It was alright but I've seen them play better.  The location was a total disaster to get to and from on the "special" Dublin buses so ended up missing the support bands.

The set list was good, with only one new song and they finished up with Last Caress, So What and Seek & Destroy.  I would have loved if they played Motorbreath though.  It was a good gig but it didn't really excite me.

I'm never going to Marlay park again though.


----------



## elefantfresh (25 Aug 2008)

Theres been some great bands in Marley this last few weeks - Muse, Metallica, Bloc Party - i'd love to plod along but that outside lark, praying it wont rain does my head in


----------



## Betsy Og (1 May 2009)

Anyone make it to AC/DC recently?

Maiden were in digital cinemas (only Dungarvan, Swords & Dundrum in Ireland) about a week ago with Flight 666 world tour documentary. Its coming out on blu-ray DVD in May/June.


----------



## Caveat (1 May 2009)

My mate went Betsy and said to my surprise (and even a little to his surprise) that they were excellent.  Great sound and generally good song choices.  

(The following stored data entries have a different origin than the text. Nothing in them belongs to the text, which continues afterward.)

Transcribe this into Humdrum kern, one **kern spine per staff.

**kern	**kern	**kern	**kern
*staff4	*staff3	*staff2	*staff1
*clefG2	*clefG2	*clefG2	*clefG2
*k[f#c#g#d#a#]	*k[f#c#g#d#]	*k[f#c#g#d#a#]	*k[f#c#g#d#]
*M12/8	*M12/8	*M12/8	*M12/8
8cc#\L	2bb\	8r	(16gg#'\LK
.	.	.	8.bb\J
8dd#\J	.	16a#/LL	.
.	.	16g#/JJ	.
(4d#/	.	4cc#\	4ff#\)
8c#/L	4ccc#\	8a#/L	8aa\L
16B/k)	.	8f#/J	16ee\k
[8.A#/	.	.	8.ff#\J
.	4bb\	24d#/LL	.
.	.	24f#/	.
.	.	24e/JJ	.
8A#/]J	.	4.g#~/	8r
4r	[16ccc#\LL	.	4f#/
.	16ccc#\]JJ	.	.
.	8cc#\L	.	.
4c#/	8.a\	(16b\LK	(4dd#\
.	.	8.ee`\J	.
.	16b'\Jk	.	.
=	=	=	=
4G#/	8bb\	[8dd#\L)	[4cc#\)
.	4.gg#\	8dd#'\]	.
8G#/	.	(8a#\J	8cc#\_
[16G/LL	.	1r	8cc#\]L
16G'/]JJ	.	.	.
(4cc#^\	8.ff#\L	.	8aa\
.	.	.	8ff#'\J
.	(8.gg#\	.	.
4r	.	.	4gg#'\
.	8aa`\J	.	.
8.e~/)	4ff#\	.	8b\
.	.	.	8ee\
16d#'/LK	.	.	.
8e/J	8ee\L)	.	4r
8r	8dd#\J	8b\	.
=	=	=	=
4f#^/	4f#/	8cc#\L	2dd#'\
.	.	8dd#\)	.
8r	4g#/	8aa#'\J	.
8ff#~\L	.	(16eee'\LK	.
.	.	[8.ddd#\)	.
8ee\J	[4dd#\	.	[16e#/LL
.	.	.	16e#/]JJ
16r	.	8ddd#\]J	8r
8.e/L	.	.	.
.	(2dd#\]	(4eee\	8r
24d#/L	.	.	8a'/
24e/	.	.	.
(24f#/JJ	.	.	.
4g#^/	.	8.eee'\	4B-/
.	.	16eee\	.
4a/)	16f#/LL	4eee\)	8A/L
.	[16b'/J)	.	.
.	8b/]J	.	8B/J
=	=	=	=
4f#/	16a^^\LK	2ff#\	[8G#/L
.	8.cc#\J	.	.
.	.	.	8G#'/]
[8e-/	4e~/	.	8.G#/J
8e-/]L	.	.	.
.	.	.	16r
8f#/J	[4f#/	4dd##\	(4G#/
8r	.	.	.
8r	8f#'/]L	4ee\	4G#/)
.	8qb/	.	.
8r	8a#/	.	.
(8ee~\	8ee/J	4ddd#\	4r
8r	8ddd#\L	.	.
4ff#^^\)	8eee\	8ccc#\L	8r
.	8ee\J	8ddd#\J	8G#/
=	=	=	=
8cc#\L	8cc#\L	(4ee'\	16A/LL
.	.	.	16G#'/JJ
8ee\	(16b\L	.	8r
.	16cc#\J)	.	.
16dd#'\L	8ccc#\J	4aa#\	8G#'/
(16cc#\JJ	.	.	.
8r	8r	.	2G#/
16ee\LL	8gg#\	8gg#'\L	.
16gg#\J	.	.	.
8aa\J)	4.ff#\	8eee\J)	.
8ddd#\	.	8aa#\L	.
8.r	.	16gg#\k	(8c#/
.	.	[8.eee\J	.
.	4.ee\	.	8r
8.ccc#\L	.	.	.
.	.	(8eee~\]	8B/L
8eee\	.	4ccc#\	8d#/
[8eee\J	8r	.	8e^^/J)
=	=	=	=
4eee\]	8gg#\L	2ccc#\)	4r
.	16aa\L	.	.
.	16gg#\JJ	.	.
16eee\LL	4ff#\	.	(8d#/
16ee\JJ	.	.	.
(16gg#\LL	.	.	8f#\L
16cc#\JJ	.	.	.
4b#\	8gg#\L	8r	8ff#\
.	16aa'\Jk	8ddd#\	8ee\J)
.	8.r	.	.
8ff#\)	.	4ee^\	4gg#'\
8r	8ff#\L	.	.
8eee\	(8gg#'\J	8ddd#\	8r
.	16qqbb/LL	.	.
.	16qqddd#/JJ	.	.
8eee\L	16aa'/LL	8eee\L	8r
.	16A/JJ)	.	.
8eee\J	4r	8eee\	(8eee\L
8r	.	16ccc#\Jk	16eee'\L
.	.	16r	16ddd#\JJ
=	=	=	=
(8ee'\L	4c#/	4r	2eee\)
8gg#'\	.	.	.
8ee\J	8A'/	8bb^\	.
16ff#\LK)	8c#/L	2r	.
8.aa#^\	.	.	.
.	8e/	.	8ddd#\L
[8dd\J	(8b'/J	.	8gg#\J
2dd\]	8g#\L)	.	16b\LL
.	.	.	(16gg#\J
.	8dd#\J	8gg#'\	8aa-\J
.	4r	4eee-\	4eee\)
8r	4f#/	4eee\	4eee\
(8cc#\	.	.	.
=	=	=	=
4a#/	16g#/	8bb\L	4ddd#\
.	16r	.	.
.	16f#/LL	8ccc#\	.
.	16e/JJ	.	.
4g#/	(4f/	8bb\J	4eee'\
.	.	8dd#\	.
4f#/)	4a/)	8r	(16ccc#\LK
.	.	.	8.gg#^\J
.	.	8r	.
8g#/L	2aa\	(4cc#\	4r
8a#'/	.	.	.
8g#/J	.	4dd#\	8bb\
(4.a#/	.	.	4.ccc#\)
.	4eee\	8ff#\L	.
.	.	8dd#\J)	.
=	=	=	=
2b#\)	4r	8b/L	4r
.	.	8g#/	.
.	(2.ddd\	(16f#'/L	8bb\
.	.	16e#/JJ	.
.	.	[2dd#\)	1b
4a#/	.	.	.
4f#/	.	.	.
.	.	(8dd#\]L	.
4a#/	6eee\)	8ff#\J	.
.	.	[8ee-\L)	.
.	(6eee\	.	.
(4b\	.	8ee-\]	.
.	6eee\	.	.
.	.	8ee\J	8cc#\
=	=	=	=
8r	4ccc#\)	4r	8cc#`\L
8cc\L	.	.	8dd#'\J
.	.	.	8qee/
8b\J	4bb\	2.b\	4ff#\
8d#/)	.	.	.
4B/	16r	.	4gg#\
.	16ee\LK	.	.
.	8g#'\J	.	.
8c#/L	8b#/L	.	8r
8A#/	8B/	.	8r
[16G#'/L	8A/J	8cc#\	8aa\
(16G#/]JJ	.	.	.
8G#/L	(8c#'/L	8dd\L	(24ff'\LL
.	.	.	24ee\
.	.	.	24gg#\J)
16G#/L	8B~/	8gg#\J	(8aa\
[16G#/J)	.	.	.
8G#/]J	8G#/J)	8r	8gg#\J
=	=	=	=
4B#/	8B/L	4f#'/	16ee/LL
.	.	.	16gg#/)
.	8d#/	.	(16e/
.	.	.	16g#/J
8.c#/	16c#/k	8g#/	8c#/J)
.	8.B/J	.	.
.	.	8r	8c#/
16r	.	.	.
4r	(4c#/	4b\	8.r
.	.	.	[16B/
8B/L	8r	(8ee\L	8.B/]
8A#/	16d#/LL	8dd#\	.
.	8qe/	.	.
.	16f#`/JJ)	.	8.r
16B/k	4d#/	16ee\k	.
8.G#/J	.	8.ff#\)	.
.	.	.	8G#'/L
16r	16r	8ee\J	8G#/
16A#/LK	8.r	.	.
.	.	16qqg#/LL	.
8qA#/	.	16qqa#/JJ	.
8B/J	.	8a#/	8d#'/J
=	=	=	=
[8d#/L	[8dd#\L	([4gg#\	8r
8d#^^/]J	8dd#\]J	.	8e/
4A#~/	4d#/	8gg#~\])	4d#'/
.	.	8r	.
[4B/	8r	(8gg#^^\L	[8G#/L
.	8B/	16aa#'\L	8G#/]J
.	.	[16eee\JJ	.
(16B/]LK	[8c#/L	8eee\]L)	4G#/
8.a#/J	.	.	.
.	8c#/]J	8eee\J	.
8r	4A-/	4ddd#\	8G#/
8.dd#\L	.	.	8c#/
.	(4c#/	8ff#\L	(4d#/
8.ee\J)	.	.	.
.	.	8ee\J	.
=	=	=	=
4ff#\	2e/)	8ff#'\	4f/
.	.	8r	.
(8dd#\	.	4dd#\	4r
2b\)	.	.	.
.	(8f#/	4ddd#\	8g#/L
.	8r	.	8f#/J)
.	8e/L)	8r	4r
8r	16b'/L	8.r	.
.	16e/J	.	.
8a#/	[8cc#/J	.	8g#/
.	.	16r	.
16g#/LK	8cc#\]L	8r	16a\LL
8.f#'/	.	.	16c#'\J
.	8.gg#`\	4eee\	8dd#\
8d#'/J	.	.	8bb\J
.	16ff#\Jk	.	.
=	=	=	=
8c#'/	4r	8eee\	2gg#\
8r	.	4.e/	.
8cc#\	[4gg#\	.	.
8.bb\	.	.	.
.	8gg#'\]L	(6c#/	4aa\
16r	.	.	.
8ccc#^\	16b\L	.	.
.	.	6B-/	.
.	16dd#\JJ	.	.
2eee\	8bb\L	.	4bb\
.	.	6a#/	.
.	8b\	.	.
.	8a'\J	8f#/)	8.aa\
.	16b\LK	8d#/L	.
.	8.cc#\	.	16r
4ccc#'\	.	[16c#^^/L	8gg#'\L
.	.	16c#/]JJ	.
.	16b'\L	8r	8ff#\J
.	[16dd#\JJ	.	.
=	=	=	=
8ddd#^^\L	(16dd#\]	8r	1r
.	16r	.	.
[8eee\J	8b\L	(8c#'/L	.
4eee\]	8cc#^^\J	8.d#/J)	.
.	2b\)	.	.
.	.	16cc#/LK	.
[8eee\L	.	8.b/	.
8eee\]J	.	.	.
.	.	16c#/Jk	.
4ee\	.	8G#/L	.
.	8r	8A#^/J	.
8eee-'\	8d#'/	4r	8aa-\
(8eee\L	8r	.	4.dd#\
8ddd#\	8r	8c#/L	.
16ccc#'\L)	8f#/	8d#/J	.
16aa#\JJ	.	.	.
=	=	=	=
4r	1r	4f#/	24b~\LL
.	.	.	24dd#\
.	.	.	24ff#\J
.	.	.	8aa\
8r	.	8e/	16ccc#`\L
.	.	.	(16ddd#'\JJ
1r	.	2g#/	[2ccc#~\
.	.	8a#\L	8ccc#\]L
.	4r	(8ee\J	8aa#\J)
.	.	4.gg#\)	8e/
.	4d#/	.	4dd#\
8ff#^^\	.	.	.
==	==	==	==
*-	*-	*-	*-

Apparently nothing at all from _Powerage_ though which would have disappointed me - had I bothered going that is.


----------



## newyork (4 May 2009)

Ac/DC awsome


----------



## Cahir (6 May 2009)

I was at AC/DC and it was amazing.  The crowd were great, the stage looked fantastic and the songs were perfect as expected   I wish all gigs were that good.


----------